━━━━━ Source extract
ECE-GY 6143, Spring 2020

SVMs and Kernel Machines

The issue with the logistic and the perceptron classifiers that we have discussed so far is that they are brittle, and do not always provide robust separators. For example, if the data is separable, the perceptron returns a separator (one among the infinitely many linear separators that exist.) How can we get the best separator?

Existence of multiple separators for a given dataset

To answer this question, we revisit the perceptron. Recall from previous lecture notes that we presented the perceptron as an algorithm. However, we skipped the middle step in any machine learning formulation – defining the loss function. What loss function does the perceptron optimize?
━━━━━━━━━━
→ **What is expected**:
Answer these from the SVM notes:
(a) What problem do the notes give with the logistic and perceptron classifiers?
(b) Which step of a machine learning formulation did the earlier presentation of the perceptron skip?
(c) What course and term are the notes for?
The material that comes next is separate from the SVM notes.
━━━━━ Data rows
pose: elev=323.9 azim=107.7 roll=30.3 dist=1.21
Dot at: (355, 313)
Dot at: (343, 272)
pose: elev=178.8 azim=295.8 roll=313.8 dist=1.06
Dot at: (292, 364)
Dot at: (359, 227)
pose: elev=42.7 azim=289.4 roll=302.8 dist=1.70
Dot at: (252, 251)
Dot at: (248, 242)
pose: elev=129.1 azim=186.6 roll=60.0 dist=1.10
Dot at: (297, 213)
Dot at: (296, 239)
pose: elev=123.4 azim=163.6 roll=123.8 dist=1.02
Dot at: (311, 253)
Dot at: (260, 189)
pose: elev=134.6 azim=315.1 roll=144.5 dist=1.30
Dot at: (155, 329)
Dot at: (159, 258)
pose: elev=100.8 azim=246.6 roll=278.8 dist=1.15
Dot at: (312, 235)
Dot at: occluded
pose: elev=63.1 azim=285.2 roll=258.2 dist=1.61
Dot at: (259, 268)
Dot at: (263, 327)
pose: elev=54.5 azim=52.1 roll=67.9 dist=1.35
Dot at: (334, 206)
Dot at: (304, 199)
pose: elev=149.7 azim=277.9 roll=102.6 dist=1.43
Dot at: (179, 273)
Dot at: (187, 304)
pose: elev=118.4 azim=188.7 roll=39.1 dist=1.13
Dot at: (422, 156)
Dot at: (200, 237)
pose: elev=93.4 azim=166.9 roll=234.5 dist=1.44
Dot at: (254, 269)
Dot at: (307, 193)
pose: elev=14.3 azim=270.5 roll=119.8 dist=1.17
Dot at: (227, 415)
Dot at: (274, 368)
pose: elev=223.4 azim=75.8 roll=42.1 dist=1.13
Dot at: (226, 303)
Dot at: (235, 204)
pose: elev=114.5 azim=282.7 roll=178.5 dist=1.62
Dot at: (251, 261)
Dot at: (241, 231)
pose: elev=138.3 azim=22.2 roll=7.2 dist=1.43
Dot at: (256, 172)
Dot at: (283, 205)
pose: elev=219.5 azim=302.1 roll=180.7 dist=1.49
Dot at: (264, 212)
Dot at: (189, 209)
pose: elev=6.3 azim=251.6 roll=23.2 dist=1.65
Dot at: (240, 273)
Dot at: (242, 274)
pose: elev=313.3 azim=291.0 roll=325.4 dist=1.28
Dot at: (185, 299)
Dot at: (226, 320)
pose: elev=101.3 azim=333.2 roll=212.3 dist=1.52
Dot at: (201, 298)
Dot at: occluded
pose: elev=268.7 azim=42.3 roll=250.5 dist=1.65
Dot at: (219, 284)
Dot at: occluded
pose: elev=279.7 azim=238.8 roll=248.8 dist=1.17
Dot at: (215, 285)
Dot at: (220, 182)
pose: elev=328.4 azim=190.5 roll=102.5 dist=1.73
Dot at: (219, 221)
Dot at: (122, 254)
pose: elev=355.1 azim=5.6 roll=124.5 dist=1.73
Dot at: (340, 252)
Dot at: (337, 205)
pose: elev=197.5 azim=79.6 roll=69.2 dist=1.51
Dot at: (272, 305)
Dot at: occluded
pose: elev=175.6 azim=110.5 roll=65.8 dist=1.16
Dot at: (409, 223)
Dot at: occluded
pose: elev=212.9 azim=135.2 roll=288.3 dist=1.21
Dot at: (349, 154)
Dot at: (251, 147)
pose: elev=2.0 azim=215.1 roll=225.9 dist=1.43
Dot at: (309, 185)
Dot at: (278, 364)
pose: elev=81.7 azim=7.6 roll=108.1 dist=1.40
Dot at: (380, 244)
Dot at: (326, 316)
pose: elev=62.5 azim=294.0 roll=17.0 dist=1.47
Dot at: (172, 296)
━━━━━━━━━━
→ **Result for this exercise**:
(a) They are brittle and do not always provide robust separators.
(b) Defining the loss function.
(c) ECE-GY 6143, Spring 2020.